The CPPU survived more easily, having distanced itself from the CDE and the Stepmother, but when the USSR fell in 1991, it deliberately "disbanded" itself so as to go underground. The CDE knows of its continued "rogue" existence, though, and so do may other espionage agencies, both Russian and foreign. The CDE also lost all official existence, but is now a secret society, continuing to act as Russian sunder-guard with tacit government permission. It uses a think-tank, the "Institute of Pan-Slavic Cultural Psychometrics," as its front. It is still rabidly, jingoistically patriotic, but not quite as viscious as formerly, thanks to the growing distance between it and the infernal CPPU.

W.I.T.
World Intelligence Taskforce

WIT is the sunder-guard for the United Nations and thus presumably for the whole world. Well, they try. WIT was founded in 1948, in Israel, during the Palestine War, when a British commander of UN troops found himself up against Arabs commanding djinnish forces. He received surprising kinds of help from an American diplomat. The diplomat turned out to belong to the Department of the Ulterior. The British commander turned out to belong to Greenwood, and was able to bring in an agent of the Eclipse Directorate working in Beirut when the two of them needed still more help. (No one suspected any involvement by the Eidah Yaakov, one of the two Jewish Orders, or even suspected the existence of the Order.)

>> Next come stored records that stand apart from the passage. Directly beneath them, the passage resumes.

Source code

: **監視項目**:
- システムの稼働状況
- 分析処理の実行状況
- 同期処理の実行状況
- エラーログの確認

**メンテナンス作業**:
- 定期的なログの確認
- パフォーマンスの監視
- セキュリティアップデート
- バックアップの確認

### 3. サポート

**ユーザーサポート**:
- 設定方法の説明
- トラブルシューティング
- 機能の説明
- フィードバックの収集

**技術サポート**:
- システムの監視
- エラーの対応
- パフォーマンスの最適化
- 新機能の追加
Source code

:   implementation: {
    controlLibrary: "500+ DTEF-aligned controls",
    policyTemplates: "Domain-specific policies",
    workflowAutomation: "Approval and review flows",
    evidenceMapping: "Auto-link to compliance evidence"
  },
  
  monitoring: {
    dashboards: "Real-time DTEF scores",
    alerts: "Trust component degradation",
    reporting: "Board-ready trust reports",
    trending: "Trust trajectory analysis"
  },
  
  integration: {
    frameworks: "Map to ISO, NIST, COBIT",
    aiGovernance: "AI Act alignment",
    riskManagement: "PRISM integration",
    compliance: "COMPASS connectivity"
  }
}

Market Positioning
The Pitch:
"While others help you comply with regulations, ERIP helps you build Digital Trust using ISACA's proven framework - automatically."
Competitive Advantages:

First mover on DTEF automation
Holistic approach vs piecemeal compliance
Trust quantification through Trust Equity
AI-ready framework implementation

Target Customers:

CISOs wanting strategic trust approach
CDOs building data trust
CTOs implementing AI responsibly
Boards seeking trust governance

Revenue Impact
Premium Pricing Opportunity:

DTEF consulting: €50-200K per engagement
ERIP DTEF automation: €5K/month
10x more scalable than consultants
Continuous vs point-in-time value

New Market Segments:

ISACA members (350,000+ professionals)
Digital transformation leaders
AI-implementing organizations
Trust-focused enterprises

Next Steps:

Ever since then, the British, American, and French sunder-guards have always lent support to WIT, and the membership has slowly broadened to include sunder-guards of other nations and even esoteric organizations of other types – sometimes including Cabals and Orders. The Kerdeans have been openly associated since 1953. Other associated groups include the Men of Sherwood, the Knights of Solomon, and the Teslaniks. The sunder-guards of Russia, China, or any Arab nations other than Saudi Arabia and Lebannon have been excluded, causing much ill feeling.

WIT exists within the UN's organization without the UN's knowledge, maintaining its precarious position with some esoteric skills of its own (the blank white cards that always appear to be the right ID, no matter the circumstances, for instance). It lends its strength to any sunder-guard that appears to need it – often without being asked, which occasions some annoyance. It has sometimes tried to intercede when opposed sunder-guards fight each other, but the result have always been very messy.

The current commander of WIT is Brigadier General William Warfield-Gordon, working with a few dozen special-operations soldiers with esoteric training, and with various UN diplomats who are members of their nations' sunder-guards.